There’s an inherent poignant sadness to the U.S. prairies. Its an endless monotony to some while to others its a landscape of strangely seductive beauty. The Great Plains have a fascinating history - its prairie lands have always been misjudged and misunderstood. This composition tries to capture that melancholy as well as its vastness and elusive grandeur.
Listen (YouTube) - link opens on a separate tab/window to allow simultaneous online listening: Prairie Winds
History
The prairie can be a harsh environment. Before the European “invasion”, enormous herds of buffalo roamed the landscape and sustained the Native Americans.

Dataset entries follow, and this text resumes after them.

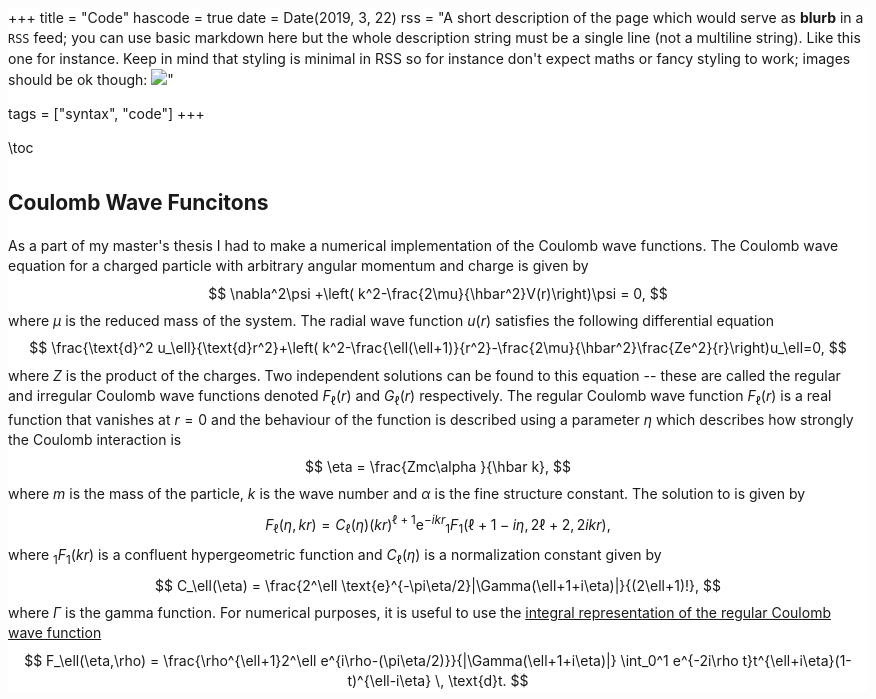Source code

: +++
title = "Code"
hascode = true
date = Date(2019, 3, 22)
rss = "A short description of the page which would serve as **blurb** in a `RSS` feed; you can use basic markdown here but the whole description string must be a single line (not a multiline string). Like this one for instance. Keep in mind that styling is minimal in RSS so for instance don't expect maths or fancy styling to work; images should be ok though: ![](https://upload.wikimedia.org/wikipedia/en/3/32/Rick_and_Morty_opening_credits.jpeg)"

tags = ["syntax", "code"]
+++


\toc

## Coulomb Wave Funcitons

As a part of my master's thesis I had to make a numerical implementation of the Coulomb wave functions. The Coulomb wave equation for a charged particle with arbitrary angular momentum and charge is given by 
$$	
    \nabla^2\psi +\left( k^2-\frac{2\mu}{\hbar^2}V(r)\right)\psi = 0,
$$
where $\mu$ is the reduced mass of the system. The radial wave function $u(r)$ satisfies the following differential equation
$$
	\frac{\text{d}^2 u_\ell}{\text{d}r^2}+\left( k^2-\frac{\ell(\ell+1)}{r^2}-\frac{2\mu}{\hbar^2}\frac{Ze^2}{r}\right)u_\ell=0,
$$
where $Z$ is the product of the charges. Two independent solutions can be found to this equation -- these are called the regular and irregular Coulomb wave functions denoted $F_\ell(r)$ and $G_\ell(r)$ respectively. The regular Coulomb wave function $F_\ell(r)$ is a real function that vanishes at $r=0$ and the behaviour of the function is described using a parameter $\eta$ which describes how strongly the Coulomb interaction is
$$
	\eta = \frac{Zmc\alpha }{\hbar k},
$$
where $m$ is the mass of the particle, $k$ is the wave number and $\alpha$ is the fine structure constant. The solution to is given by
$$
	F_\ell(\eta,kr) = C_\ell (\eta) (kr)^{\ell+1}\text{e}^{-ikr}  {}_1 F_1(\ell+1-i\eta,2\ell+2,2ikr),
$$
where ${}_1F_1(kr)$ is a confluent hypergeometric function and $C_\ell(\eta)$ is a normalization constant given by 
$$
	C_\ell(\eta) = \frac{2^\ell \text{e}^{-\pi\eta/2}|\Gamma(\ell+1+i\eta)|}{(2\ell+1)!},
$$
where $\Gamma$ is the gamma function. For numerical purposes, it is useful to use the [integral representation of the regular Coulomb wave function](https://dlmf.nist.gov/33.7)
$$
	F_\ell(\eta,\rho) = \frac{\rho^{\ell+1}2^\ell e^{i\rho-(\pi\eta/2)}}{|\Gamma(\ell+1+i\eta)|} \int_0^1 e^{-2i\rho t}t^{\ell+i\eta}(1-t)^{\ell-i\eta} \, \text{d}t.
$$


[1]: https://docs.sciml.ai/MethodOfLines/stable
[2]: https://docs.sciml.ai/MethodOfLines/stable/tutorials/heatss/
  [1]: https://en.wikipedia.org/wiki/Cauchy_principal_value
  [2]: https://juliamath.github.io/QuadGK.jl/stable/quadgk-examples/#Cauchy-principal-values
  [3]: https://docs.julialang.org/en/v1/stdlib/LinearAlgebra/#LinearAlgebra.diagm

Once the frontier was criss-crossed with an increasing number of covered wagon trains and the transcontinental railroads were built, the buffalo was nearly exterminated! At this point in time, pioneering homesteaders tried desperately to eke out a meager existence as farmers.
The Dust Bowl
During the 1930s, a lengthy and severe drought caused massive dust storms and forced tens of thousands of poverty-stricken families to abandon their farms. Between 1930 and 1940, approximately 3.5 million people moved out of the Plains causing one of the largest migrations in American history.
The Heartland
Now of course the Great Plains are a source of American pride and patriotism. “Amber waves of grain” and the never-ending open road across miles and miles of corn fields ironically serve as metaphors for freedom and the restless American spirit.
Music
The soundscape opens with the sound of wind and a buffalo stampede in the distance. A plaintive melody is heard on the Native American flute slowly giving way to a trombone chorale. A “flute” quartet (Native American flute accompanied by recorders) follows.
Languid and peaceful, evocative of the prairie’s vast flat emptiness, both the trombone and the Native American flute take solos in the improv section.
After the solo section, the plaintive melody returns and the motif is passed amongst the trombones and flutes in a more complex antiphonal setting. Lastly... the relentless winds finish the piece, a reminder of the stark and harshness of the prairie winters.